When Dr. Kamaria Blackett-Munir, PT, and Ms. Stanislaus, OT, took maternity leave, their students did not receive services and no action was taken. Id. Additionally, Malachowsky consistently ends instructional time early yet has not been disciplined for robbing students of instructional time. Id. at 10. Because of the June 2022 U-rating, Plaintiff became “ineligible to work summer school” and, in turn, lost “pensionable income.” Id. The U-rating could also

“potentially limit DOE employment opportunities after retirement.” Id. On August 31, 2022, Plaintiff filed a dual State Division of Human Rights (“SDHR”) and Equal Employment Opportunity Commission (“EEOC”) complaint.
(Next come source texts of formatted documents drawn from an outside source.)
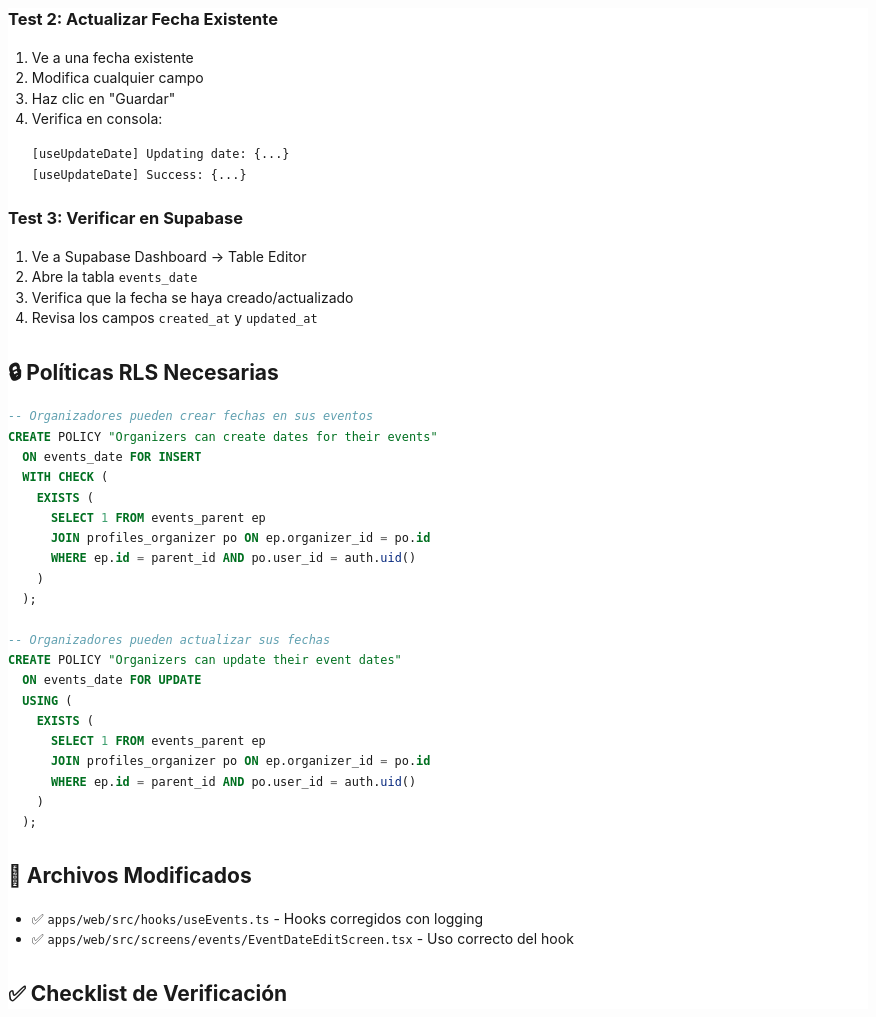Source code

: ### **Test 2: Actualizar Fecha Existente**

1. Ve a una fecha existente
2. Modifica cualquier campo
3. Haz clic en "Guardar"
4. Verifica en consola:
   ```
   [useUpdateDate] Updating date: {...}
   [useUpdateDate] Success: {...}
   ```

### **Test 3: Verificar en Supabase**

1. Ve a Supabase Dashboard → Table Editor
2. Abre la tabla `events_date`
3. Verifica que la fecha se haya creado/actualizado
4. Revisa los campos `created_at` y `updated_at`

## 🔒 **Políticas RLS Necesarias**

```sql
-- Organizadores pueden crear fechas en sus eventos
CREATE POLICY "Organizers can create dates for their events"
  ON events_date FOR INSERT
  WITH CHECK (
    EXISTS (
      SELECT 1 FROM events_parent ep
      JOIN profiles_organizer po ON ep.organizer_id = po.id
      WHERE ep.id = parent_id AND po.user_id = auth.uid()
    )
  );

-- Organizadores pueden actualizar sus fechas
CREATE POLICY "Organizers can update their event dates"
  ON events_date FOR UPDATE
  USING (
    EXISTS (
      SELECT 1 FROM events_parent ep
      JOIN profiles_organizer po ON ep.organizer_id = po.id
      WHERE ep.id = parent_id AND po.user_id = auth.uid()
    )
  );
```

## 📝 **Archivos Modificados**

- ✅ `apps/web/src/hooks/useEvents.ts` - Hooks corregidos con logging
- ✅ `apps/web/src/screens/events/EventDateEditScreen.tsx` - Uso correcto del hook

## ✅ **Checklist de Verificación**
Id. at 9. She identifies several additional acts of retaliatory adverse treatment that followed that complaint. Id. First, in October 2022, Koswener-Bochbot took Plaintiff’s “per session” caseload and gave those sessions to a white, newly hired, part- time speech therapist, Kristin McMahon. Id. Defendants continue to deny Plaintiff

“per session” opportunities, which “has resulted in a loss of approximately $10,000,” id., and adversely affects Plaintiff’s pensionable income, id. at 10. Next, on March 13, 2022, Koswener-Bochbot forced Plaintiff, but not McMahon, “to attend a meeting after school, designated for anyone that provided services to special education students.” Id. Finally, at various times during the 2022–2023 school year, when Plaintiff requested that the heat in her classroom be turned on, “they sent someone to check the temperature of the room and then sent [her] the DOE guidelines for heat,” while other teachers’ requests for heat were not “subjected to this type of scrutiny.” Id.

PROCEDURAL BACKGROUND Plaintiff initiated this action on May 10, 2023. Compl. She alleges that Defendants New York City Department of Education, Forman, and Koswener- Bochbot discriminated against her and subjected her to a hostile work environment based on her race and sex and retaliated against her for complaining about the harassment and discrimination. See id. at 1, 5, 7. 10. Defendants moved to dismiss

the action on December 26, 2023. Mot. to Dismiss. LEGAL STANDARD To survive a Rule 12(b)(6) motion to dismiss, a plaintiff must “state a claim to relief that is plausible on its face.” Ashcroft v. Iqbal, 556 U.S. 662, 678 (2009) (quoting Bell Atl. Corp. v. Twombly, 550 U.S. 544, 570 (2007)). When considering a motion to dismiss under Rule 12(b)(6) for failure to state a claim, the court “accept[s] as true all factual statements alleged in the complaint and draw[s] all reasonable inferences in

favor of the non-moving party.” McCarthy v. Dun & Bradstreet Corp., 482 F.3d 184, 191 (2d Cir. 2007). In addition, pro se complaints “must be held to less stringent standards than formal pleadings drafted by lawyers.” Erickson v.